I'm an assistant professor at Cleveland State University. My primary area of research is the ecology and biogeochemistry of temperate forests and grasslands, with an emphasis on plant-environment interactions. For example, I've studied the impacts of climate change, land management, and diversity loss on ecosystem functions of North American grasslands. I frequently use measures of plant functional traits or stable isotope ratios to better understand a variety of ecological concepts and biogeochemical processes, including how plants respond to the environment and interact with cycles of water, nutrients, and carbon.

Francesco Nucera

Dr. Francesco Nucera is Research Fellow within the Pneumology Department of Biomedical, Dental and Morphological and Functional Imaging Sciences (BIOMORF) at the University of
Messina, Italy.

His primary area of expertise is in the specialization in Respiratory Diseases.

Dominic Thorrington

Dr. Dominic Thorrington is Scientific Project Manager at the French healthcare regulator, La Haute Autorité de Santé.

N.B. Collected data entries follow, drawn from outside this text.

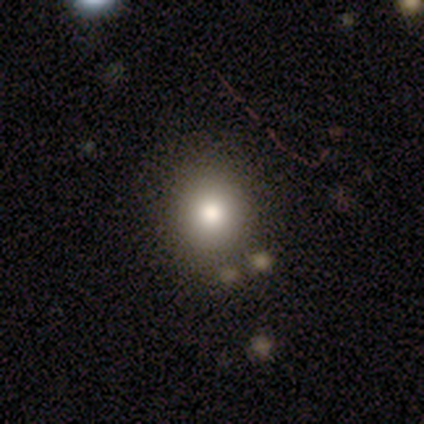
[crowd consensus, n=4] Smooth or featured: smooth — 75% (featured or disk — 25%)
How rounded: round — 100%
Merging: none — 75% (merger — 25%)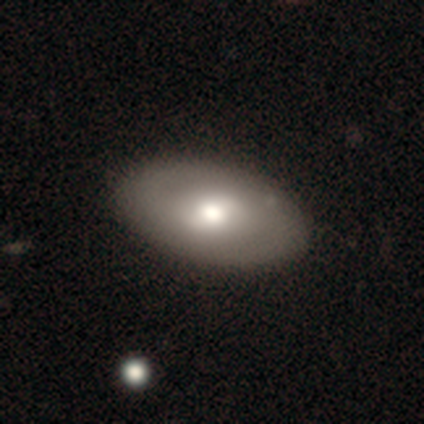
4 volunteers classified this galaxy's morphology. smooth-or-featured: smooth: 50% (tied) | featured or disk: 50% (tied) | star or artifact: 0%
  how-rounded: round: 50% (tied) | in between: 50% (tied) | cigar-shaped: 0%
  merging: none: 100% | minor disturbance: 0% | major disturbance: 0% | merger: 0%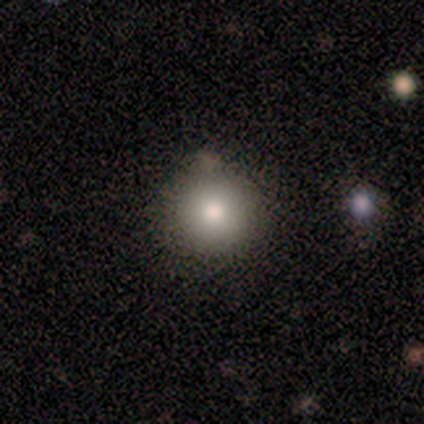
smooth 100%, featured or disk 0%, star or artifact 0%. Down the decision tree: how rounded — round (75%); merging — none (100%).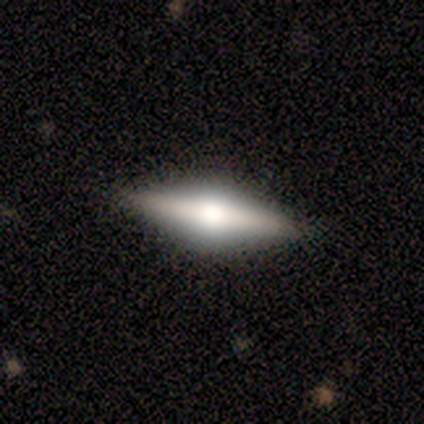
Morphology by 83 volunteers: This appears to be a featured or disk galaxy (71%) viewed edge-on (98%) with a rounded central bulge (91%). Merging: none (92%).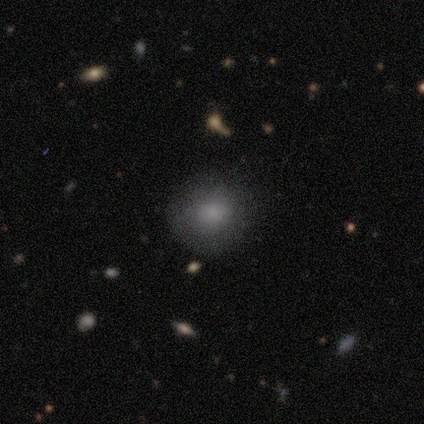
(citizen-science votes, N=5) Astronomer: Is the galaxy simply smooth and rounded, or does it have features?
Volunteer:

He is an experienced health economist, infectious disease epidemiologist and mathematician, specialising in the modelling of infectious disease outbreaks and evaluating the cost-effectiveness of vaccination strategies.

Myrka Zago

Myrka Zago (PhD) is Professor at the University of Rome Tor Vergata. She is Director of the Center of Space BioMedicine of the University of Rome Tor Vergata. She is Research Director of the Laboratory of Visuomotor Control and Gravitational Physiology at Fondazione Santa Lucia. She is an expert in visuomotor control, gravitational physiology and physiology of locomotion.

Katrine L Whiteson

Katrine Whiteson uses metagenomics, metabolomics, microbiology and ecological statistics to answer questions about how microbes and viruses affect human health. She studied Biochemistry at UC Berkeley (BA, 2000) and University of Chicago (PhD, 2007). During her PhD, Dr. Whiteson focused on the active site chemistry and DNA binding specificity of a site-specific recombinase from the class of proteins that enable the spread of antibiotic resistance genes. In 2008, she began a new job at the University of Geneva Hospitals with Dr. Jacques Schrenzel and Dr. Patrice Francois. This was an exciting era, just at the start of the Human Microbiome Project, for asking basic unanswered questions about the microbes and viruses inhabiting various niches of the human body. Dr. Whiteson focused on the oral microbial communities of healthy Europeans, and malnourished kids in Niger who develop a devastating facial gangrene known as noma. In 2011 she moved to Forest Rohwer’s lab at San Diego State, where she undertook breath and sputum metabolite analysis to better understand the activity of CF patient microbial communities from Dr. Doug Conrad’s Adult CF clinic at UCSD. Combining information about the genetic potential of a microbial community through DNA sequencing with the activity of the community by metabolite profiling is a powerful approach that Dr. Whiteson hopes to employ in future projects as she begins her own lab at University of California Irvine in Fall 2014.

Linda W Kelly

I received my doctorate in 2013 from the SDSU/UCSD Joint Doctoral Program in Cell and Molecular Biology. I joined the Dept of Biology at San Diego State University as an Adjunct Research Professor in 2014. My research focuses on understanding changes in coastal marine microbial communities in response to environmental perturbations. Most of my research thus far has focused on coral associated microbes. Specifically, I use metagenomics to identify the taxonomic distribution and functional capacity of microbial communities in marine ecosystems that are subjected to varying nutrient availability, anthropogenic stressors, and comprising different benthic compositions.